- [Exercise set]:
**a.** Render this sentence from the announcement on the Life Science REIT offer into Spanish: "All references to times in this announcement are to London time unless otherwise specified."
**b.** From the rows, output verbatim the lines starting with the line with "15. ***Research Paper" and going on through the line with "Google proposes a".

NOT FOR RELEASE, PUBLICATION OR DISTRIBUTION, IN WHOLE OR IN PART, DIRECTLY OR INDIRECTLY, IN, INTO OR FROM ANY JURISDICTION WHERE TO DO SO WOULD CONSTITUTE A VIOLATION OF THE RELEVANT LAWS OF SUCH JURISDICTION.
FOR IMMEDIATE RELEASE
20 April 2026
RECOMMENDED CASH AND SHARE OFFER FOR
LIFE SCIENCE REIT PLC ("Life Science REIT")
by
THE BRITISH LAND COMPANY PLC ("British Land")
effected by means of a Scheme of Arrangement
under Part 26 of the Companies Act 2006
Scheme Effective
Further to the announcement made by Life Science REIT plc ("Life Science REIT") on 16 April 2026 confirming that the Court had sanctioned the Scheme, the boards of Life Science REIT and The British Land Company PLC ("British Land") are pleased to announce that, following delivery of a copy of the Court Order to the Registrar of Companies today for registration, the scheme of arrangement between Life Science REIT and the Scheme Shareholders under Part 26 of the Companies Act 2006 (the "Scheme") to implement the recommended cash and share offer by British Land for the entire issued and to be issued share capital of Life Science REIT has now become Effective and, pursuant to the Scheme, the entire issued and to be issued share capital of Life Science REIT is now owned by British Land. It is intended that Life Science REIT shall, shortly after the date of this announcement, be re-registered as a private limited company.
Full details of the Acquisition are set out in the scheme document published on 20 February 2026 (the "Scheme Document"). Unless otherwise defined, all capitalised terms in this announcement have the meaning given to them in the Scheme Document. All references to times in this announcement are to London time unless otherwise specified.

- [Provided information]:
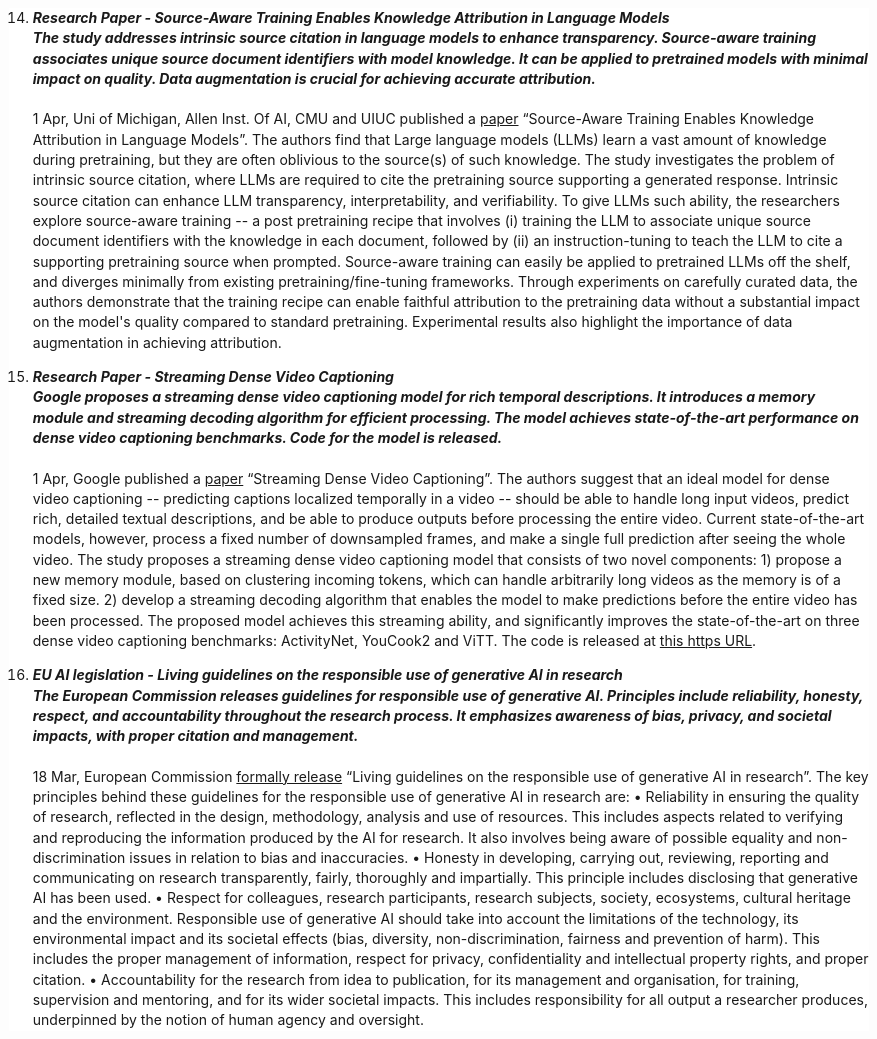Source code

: 14. ***Research Paper - Source-Aware Training Enables Knowledge Attribution in Language Models<br>
   The study addresses intrinsic source citation in language models to enhance transparency. Source-aware training associates unique source document identifiers with model knowledge.
It can be applied to pretrained models with minimal impact on quality. Data augmentation is crucial for achieving accurate attribution.*** <br><br>
    1 Apr, Uni of Michigan, Allen Inst. Of AI, CMU and UIUC published a [paper](https://arxiv.org/pdf/2404.01019) “Source-Aware Training Enables Knowledge Attribution in Language Models”. The authors find that Large language models (LLMs) learn a vast amount of knowledge during pretraining, but they are often oblivious to the source(s) of such knowledge. The study investigates the problem of intrinsic source citation, where LLMs are required to cite the pretraining source supporting a generated response. Intrinsic source citation can enhance LLM transparency, interpretability, and verifiability. To give LLMs such ability, the researchers explore source-aware training -- a post pretraining recipe that involves (i) training the LLM to associate unique source document identifiers with the knowledge in each document, followed by (ii) an instruction-tuning to teach the LLM to cite a supporting pretraining source when prompted. Source-aware training can easily be applied to pretrained LLMs off the shelf, and diverges minimally from existing pretraining/fine-tuning frameworks. Through experiments on carefully curated data, the authors demonstrate that the training recipe can enable faithful attribution to the pretraining data without a substantial impact on the model's quality compared to standard pretraining. Experimental results also highlight the importance of data augmentation in achieving attribution.

15. ***Research Paper - Streaming Dense Video Captioning<br>
   Google proposes a streaming dense video captioning model for rich temporal descriptions. It introduces a memory module and streaming decoding algorithm for efficient processing.
The model achieves state-of-the-art performance on dense video captioning benchmarks. Code for the model is released.*** <br><br>
    1 Apr, Google published a [paper](https://arxiv.org/pdf/2404.01297) “Streaming Dense Video Captioning”. The authors suggest that an ideal model for dense video captioning -- predicting captions localized temporally in a video -- should be able to handle long input videos, predict rich, detailed textual descriptions, and be able to produce outputs before processing the entire video. Current state-of-the-art models, however, process a fixed number of downsampled frames, and make a single full prediction after seeing the whole video. The study proposes a streaming dense video captioning model that consists of two novel components: 1) propose a new memory module, based on clustering incoming tokens, which can handle arbitrarily long videos as the memory is of a fixed size. 2) develop a streaming decoding algorithm that enables the model to make predictions before the entire video has been processed. The proposed model achieves this streaming ability, and significantly improves the state-of-the-art on three dense video captioning benchmarks: ActivityNet, YouCook2 and ViTT. The code is released at [this https URL](https://github.com/google-research/scenic).

16. ***EU AI legislation - Living guidelines on the responsible use of generative AI in research<br>
   The European Commission releases guidelines for responsible use of generative AI. Principles include reliability, honesty, respect, and accountability throughout the research process.
It emphasizes awareness of bias, privacy, and societal impacts, with proper citation and management.*** <br><br>
    18 Mar, European Commission [formally release](https://research-and-innovation.ec.europa.eu/document/download/2b6cf7e5-36ac-41cb-aab5-0d32050143dc_en?filename=ec_rtd_ai-guidelines.pdf) “Living guidelines on the responsible use of generative AI in research”. The key principles behind these guidelines for the responsible use of generative AI in research are: • Reliability in ensuring the quality of research, reflected in the design, methodology, analysis and use of resources. This includes aspects related to verifying and reproducing the information produced by the AI for research. It also involves being aware of possible equality and non-discrimination issues in relation to bias and inaccuracies. • Honesty in developing, carrying out, reviewing, reporting and communicating on research transparently, fairly, thoroughly and impartially. This principle includes disclosing that generative AI has been used. • Respect for colleagues, research participants, research subjects, society, ecosystems, cultural heritage and the environment. Responsible use of generative AI should take into account the limitations of the technology, its environmental impact and its societal effects (bias, diversity, non-discrimination, fairness and prevention of harm). This includes the proper management of information, respect for privacy, confidentiality and intellectual property rights, and proper citation. • Accountability for the research from idea to publication, for its management and organisation, for training, supervision and mentoring, and for its wider societal impacts. This includes responsibility for all output a researcher produces, underpinned by the notion of human agency and oversight.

- [List of answers]:
**a.** Todas las referencias a horas en este anuncio corresponden a la hora de Londres, salvo que se especifique lo contrario.

**b.**
15. ***Research Paper - Streaming Dense Video Captioning<br>
   Google proposes a streaming dense video captioning model for rich temporal descriptions. It introduces a memory module and streaming decoding algorithm for efficient processing.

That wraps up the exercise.